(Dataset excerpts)

● ● ● ● ●

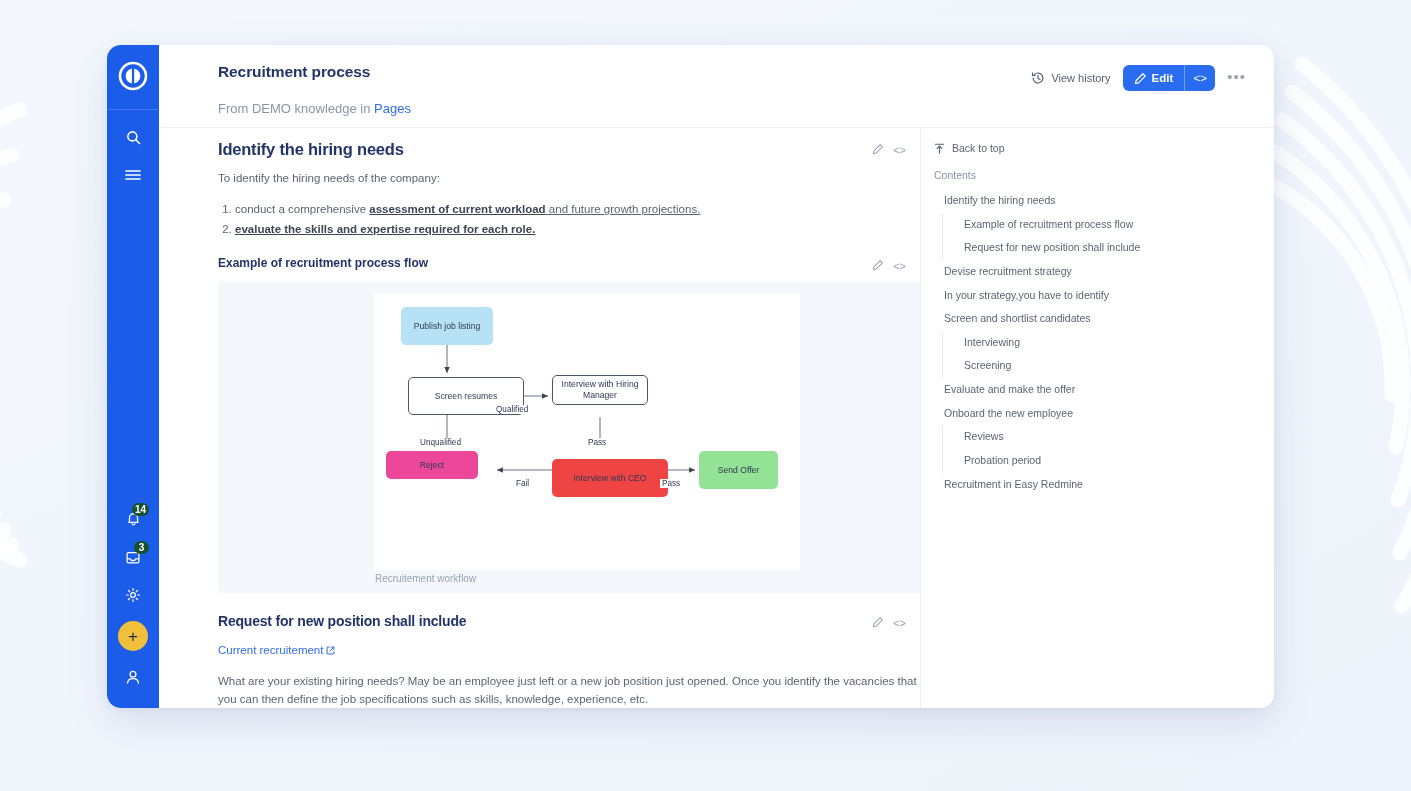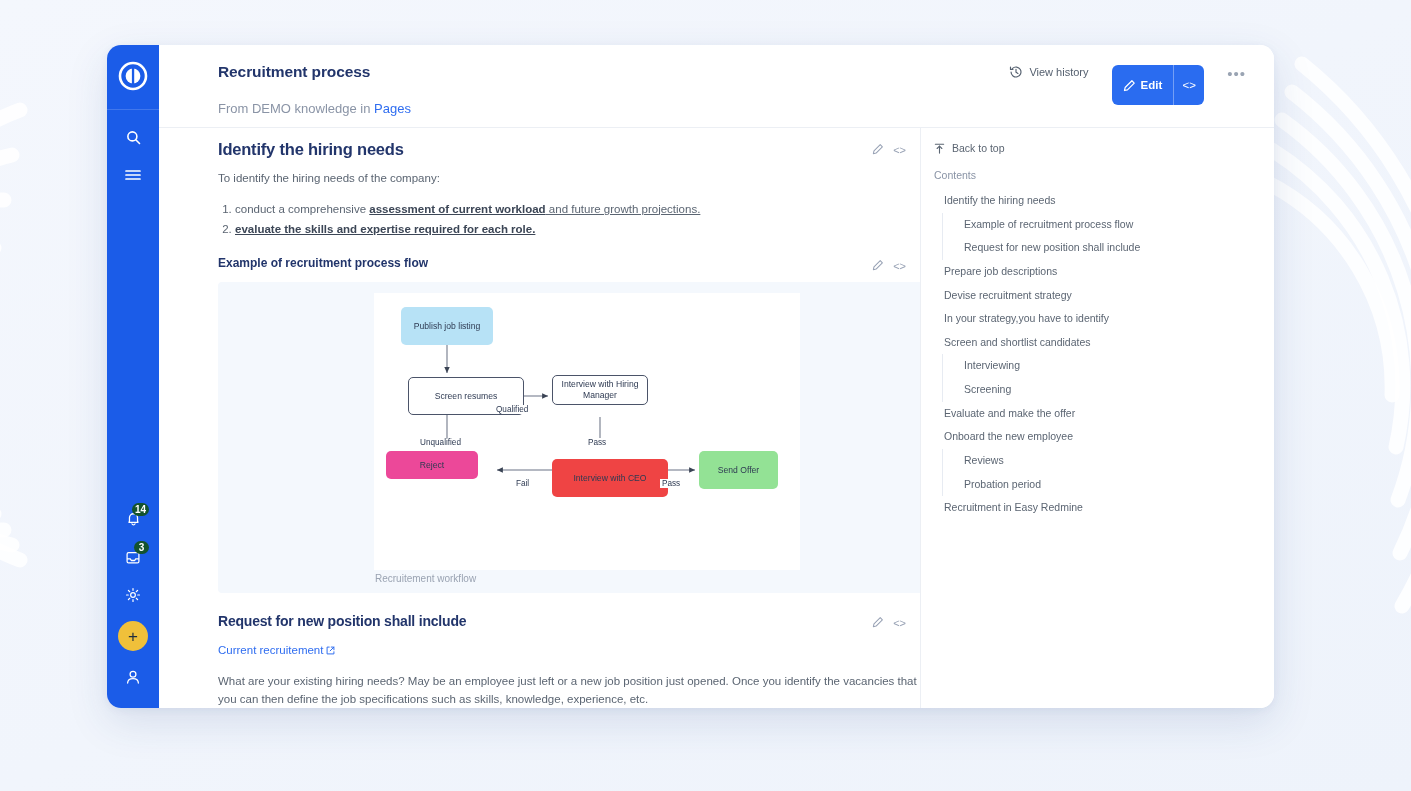"View history" #header-actions { align-items: flex-start -> center; gap: 23px -> 12px }
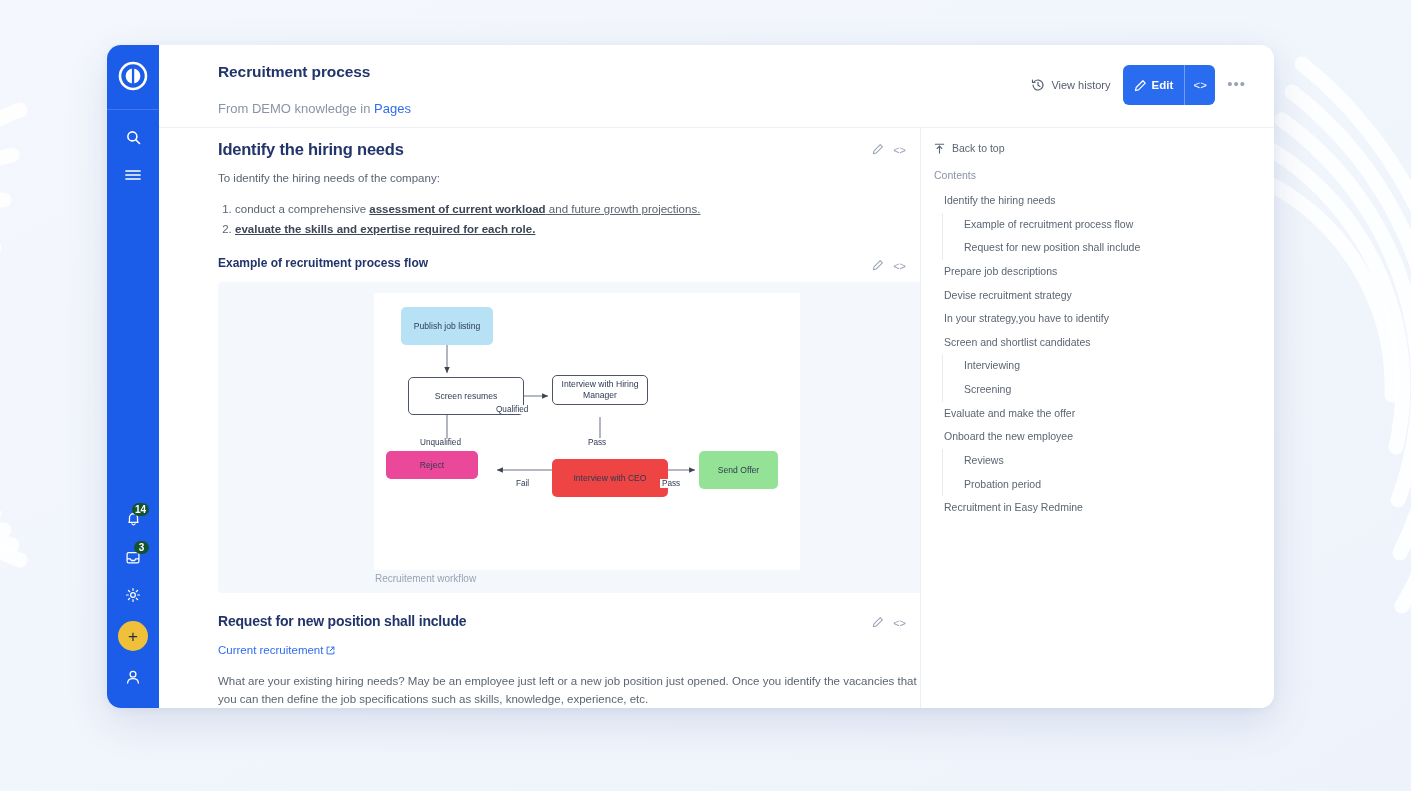"Edit" #edit-group { height: 40px -> 26px }
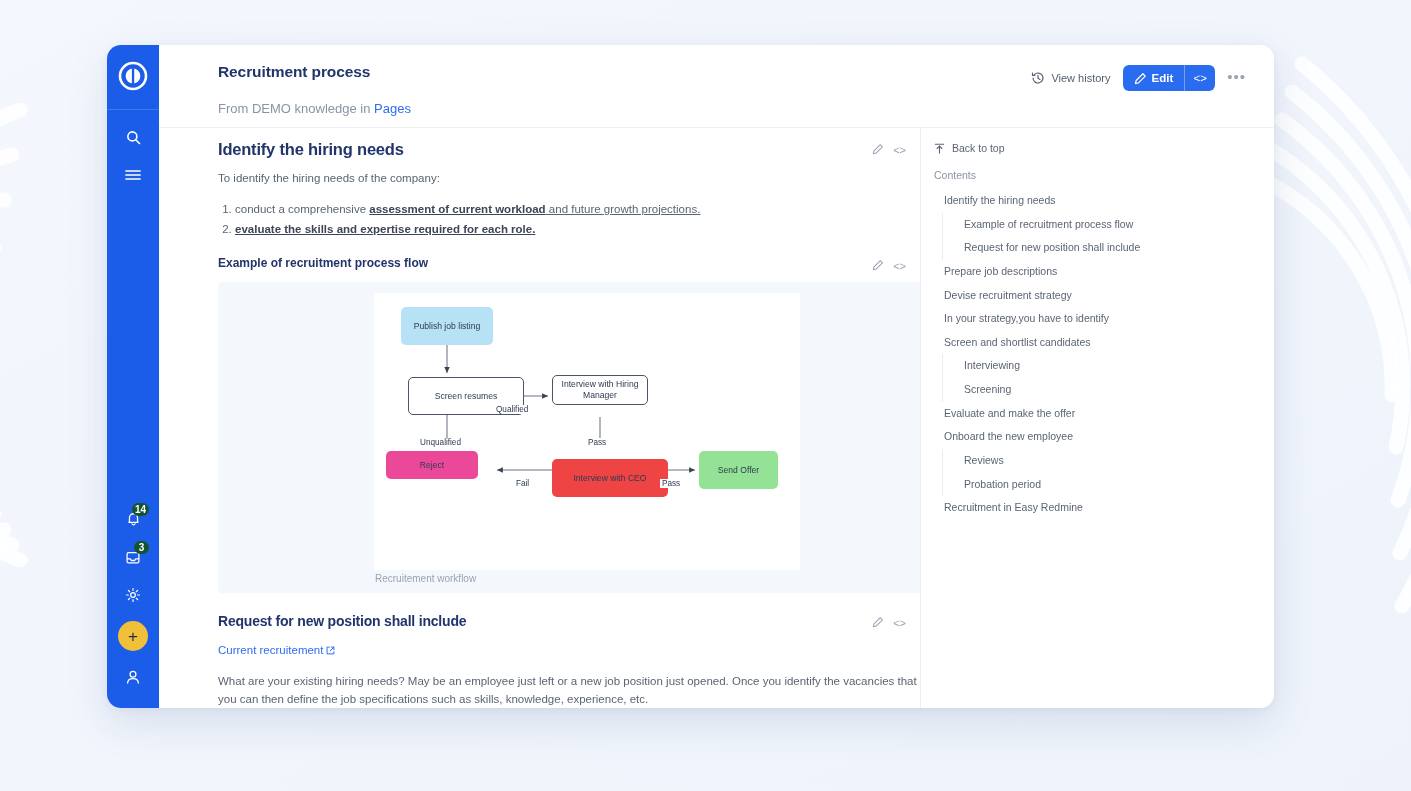"Prepare job descriptions" div.toc-item { html: <div>Prepare job descriptions</div> -> none }
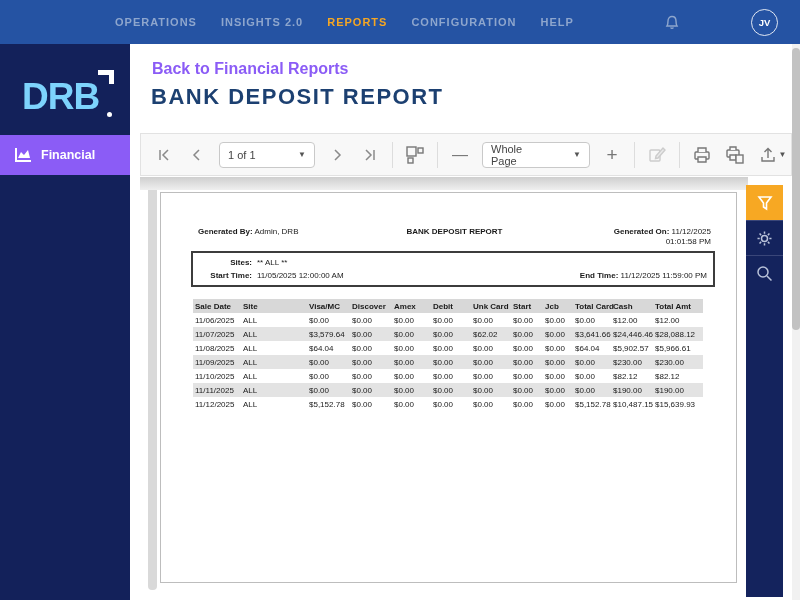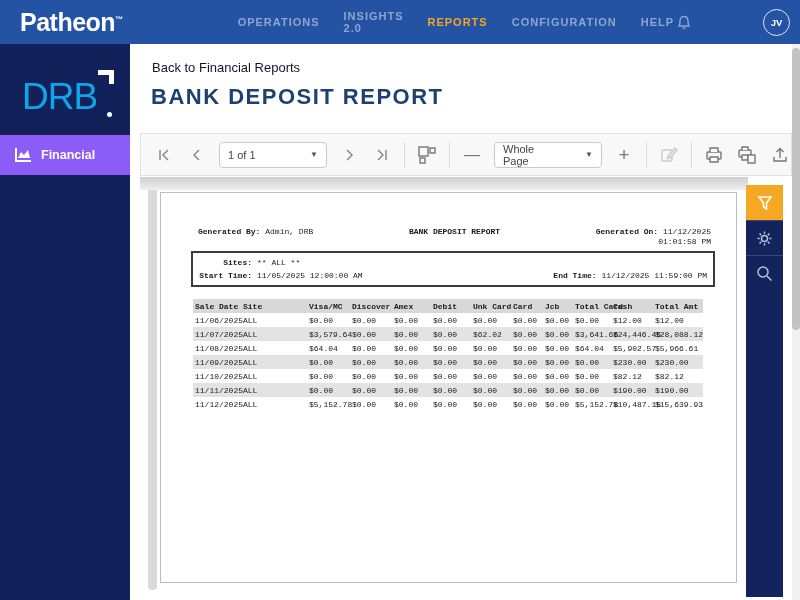"Patheon™" div.brand { html: <div><span>Patheon</span><sup>™</sup></div> -> none }
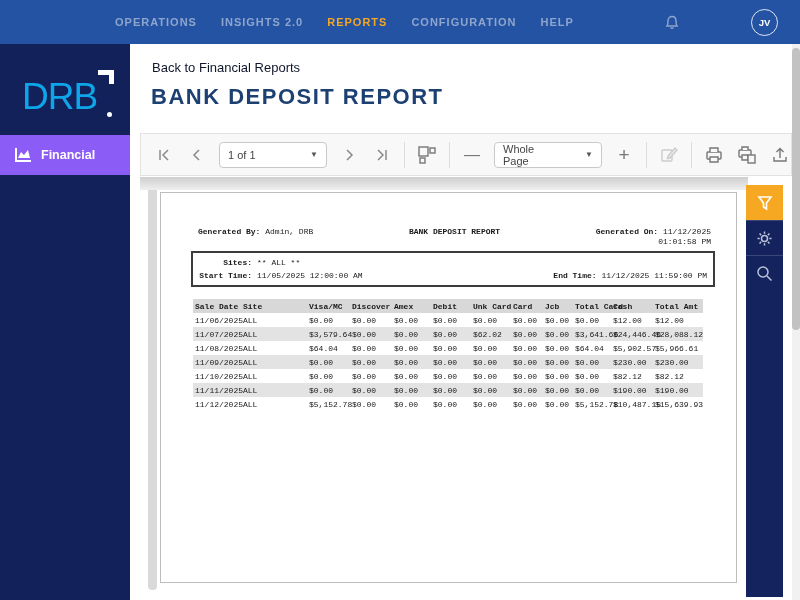"Back to Financial Reports" .breadcrumb { color: #0f172a -> #8b5cf6; font-size: 13px -> 16px; font-weight: none -> bold }
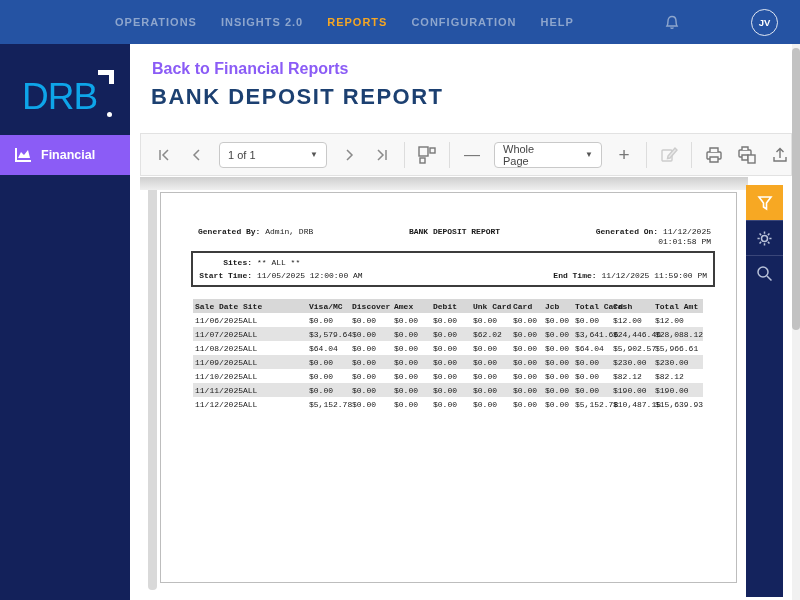"DRB" .drb-logo { color: #0ea5e9 -> #7dd3fc; font-weight: normal -> bold }
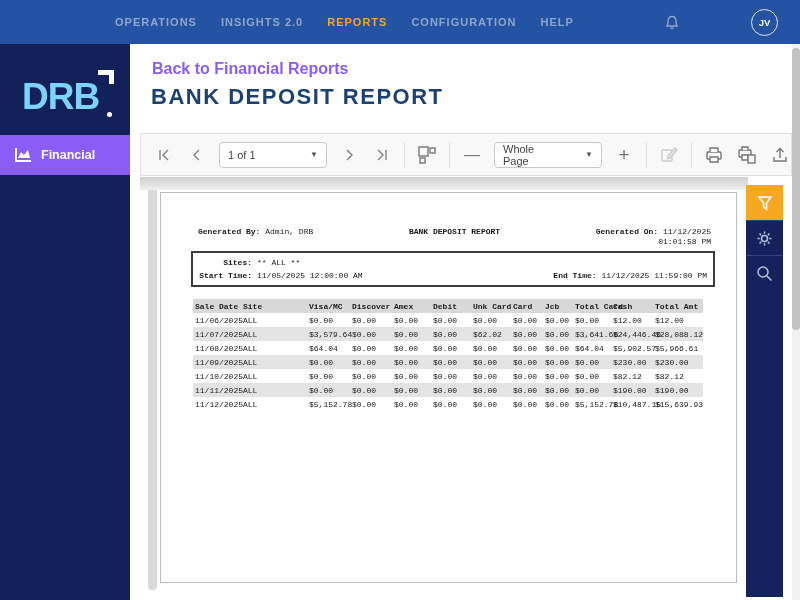"1 of 1" .sel-page { width: 108px -> 96px }
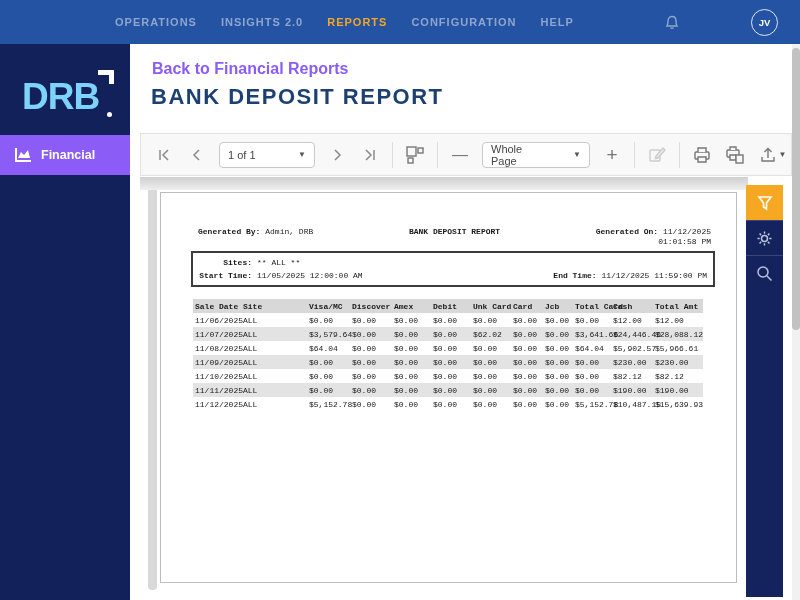"Generated By: Admin, DRB" .report-page { font-family: Liberation Mono, monospace -> Liberation Sans, sans-serif }
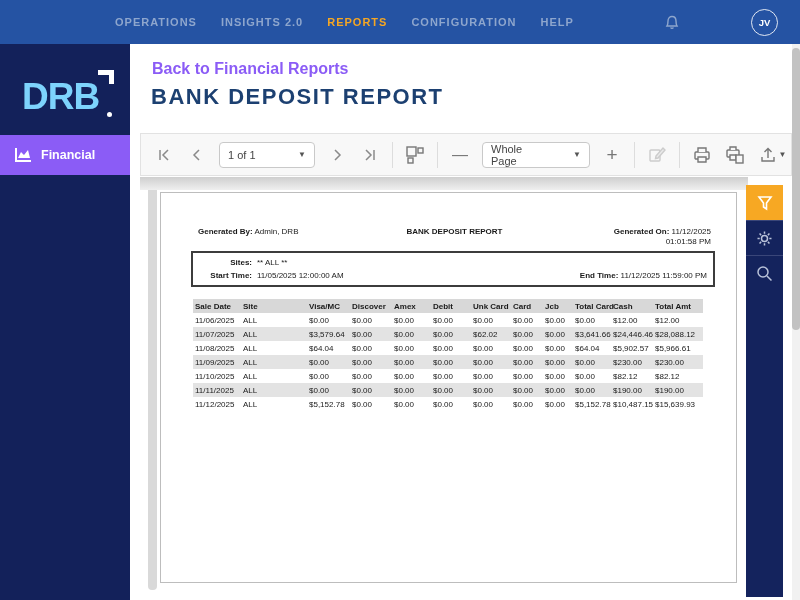"Card" th { text: Card -> Start }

● ● ● ● ●

Instructions for the task -> None of the pictures should be carried over when the data above is transcribed exactly.

Answer below ->
"View history" #header-actions { align-items: flex-start -> center; gap: 23px -> 12px }
"Edit" #edit-group { height: 40px -> 26px }
"Prepare job descriptions" div.toc-item { html: <div>Prepare job descriptions</div> -> none }
"Patheon™" div.brand { html: <div><span>Patheon</span><sup>™</sup></div> -> none }
"Back to Financial Reports" .breadcrumb { color: #0f172a -> #8b5cf6; font-size: 13px -> 16px; font-weight: none -> bold }
"DRB" .drb-logo { color: #0ea5e9 -> #7dd3fc; font-weight: normal -> bold }
"1 of 1" .sel-page { width: 108px -> 96px }
"Generated By: Admin, DRB" .report-page { font-family: Liberation Mono, monospace -> Liberation Sans, sans-serif }
"Card" th { text: Card -> Start }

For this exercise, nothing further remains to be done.